In recent months, Mr. Karzai's popularity has plunged, more than 60,000 foreign troops, including Canadians, have failed to quash the insurgency, and the Taliban has shown remarkable resiliency both in southern Afghanistan and across the border in Pakistan which is also increasingly unstable.

Peace talks have become an increasingly attractive option as the military and economic efforts have failed to deliver either peace or prosperity.

"The fact is that they [the Afghan people] are sick and tired of war," said Humayun Hamidzada, a senior aide to President Karzai.

Canada 's position, once unambiguously opposed to talks with the Taliban, also softened markedly during the election campaign.

"How to bring about political reconciliation and who to talk to – these are decisions the Afghan government has to take," said Prime Minister Harper who has already pledged to pull Canadian troops out of action by 2011. Mr. Harper said talks didn't signal surrender. "That's very different than simply throwing down arms and letting the Taliban take over the country," he said.

But the newfound willingness to talk to the Taliban may present Sen. Barack Obama with a quandary if, as now seems likely, he wins next week's
U.S. presidential election.

Mr.

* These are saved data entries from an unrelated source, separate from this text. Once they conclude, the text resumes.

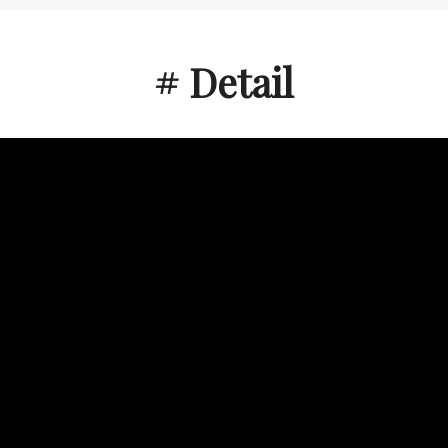
# Detail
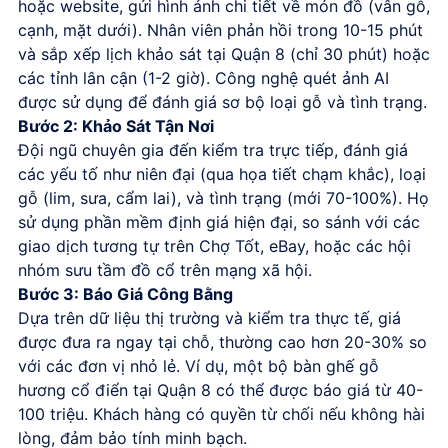
hoặc website, gửi hình ảnh chi tiết về món đồ (vân gỗ,
cạnh, mặt dưới). Nhân viên phản hồi trong 10-15 phút
và sắp xếp lịch khảo sát tại Quận 8 (chỉ 30 phút) hoặc
các tỉnh lân cận (1-2 giờ). Công nghệ quét ảnh AI
được sử dụng để đánh giá sơ bộ loại gỗ và tình trạng.
Bước 2: Khảo Sát Tận Nơi
Đội ngũ chuyên gia đến kiểm tra trực tiếp, đánh giá
các yếu tố như niên đại (qua họa tiết chạm khắc), loại
gỗ (lim, sưa, cẩm lai), và tình trạng (mới 70-100%). Họ
sử dụng phần mềm định giá hiện đại, so sánh với các
giao dịch tương tự trên Chợ Tốt, eBay, hoặc các hội
nhóm sưu tầm đồ cổ trên mạng xã hội.
Bước 3: Báo Giá Công Bằng
Dựa trên dữ liệu thị trường và kiểm tra thực tế, giá
được đưa ra ngay tại chỗ, thường cao hơn 20-30% so
với các đơn vị nhỏ lẻ. Ví dụ, một bộ bàn ghế gỗ
hương cổ điển tại Quận 8 có thể được báo giá từ 40-
100 triệu. Khách hàng có quyền từ chối nếu không hài
lòng, đảm bảo tính minh bạch.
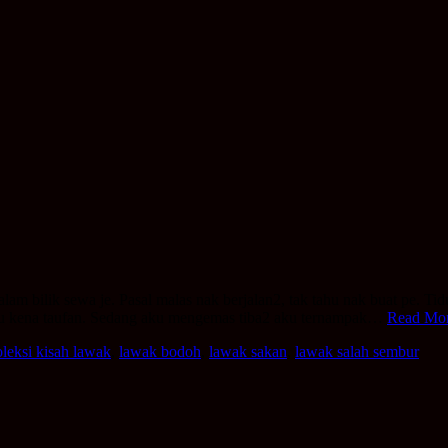
am bilik sewa je. Pasal malas nak berjalan2, tak tahu nak buat pe. Tid
baru kena taufan. Sedang aku mengemas tiba2 aku ternampak…
Read More
oleksi kisah lawak
,
lawak bodoh
,
lawak sakan
,
lawak salah sembur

Obama has been a hardliner on the war in
Afghanistan , vowing to deploy more troops and more aggressively conduct cross-border attacks into Pakistan where the Taliban has found sanctuary in remote and largely ungoverned Northwest Province . As recently as last week he said he would send a surge of tens of thousands of more U.S. soldiers to quell the raging Taliban insurgency in southern Afghanistan .

However, Mr. Obama is also on record supporting the general principle in international relations of holding talks, even with
U.S. enemies.

Despite the possibility of direct talks with at least some elements of the Taliban, a range of conflicting options remains.

The centralized approach arising out of joint talks convened by the just-completed meeting of Afghan and Pakistani envoys may prove unwieldy.

"The Taliban isn't a monolith," says Eric Rosenbach, executive-director for research,
Belfer Center for Science and International Affairs at the John F. Kennedy School of Government at Harvard University . Rather it's a diffuse movement with local leaders often based on tribal structures.

Mr. Rosenbach said talking to the Taliban might best be done at that local level, just as the successful American effort to enlist Sunni tribes in
Iraq was vital to quelling the insurgency there.

But driving a wedge between the Taliban and al-Qaeda may be far more difficult because of the long-standing links between the two in the borderlands between
Afghanistan and Pakistan .

Saudi Arabia hosted the first, indirect contacts last month when a groups of former Taliban officials met with envoys connected to Mr. Karzai's government. The Taliban also condemned those talks.

Pressure to talk to the Taliban has increased since some senior foreign military commanders in
Afghanistan have said the counter-insurgency was military un-winnable.

U.S. General David Petraeus, architect of the successful surge and counter-insurgency strategy in
Iraq and now overall commander of all U.S. forces in Central Asia and the Middle East , has also endorsed talking to the Taliban.

"You've got to set things up. You've got to know who you're talking to. You've got to have your objectives straight – all the rest of this stuff," he said. "But I do think you have to talk to enemies."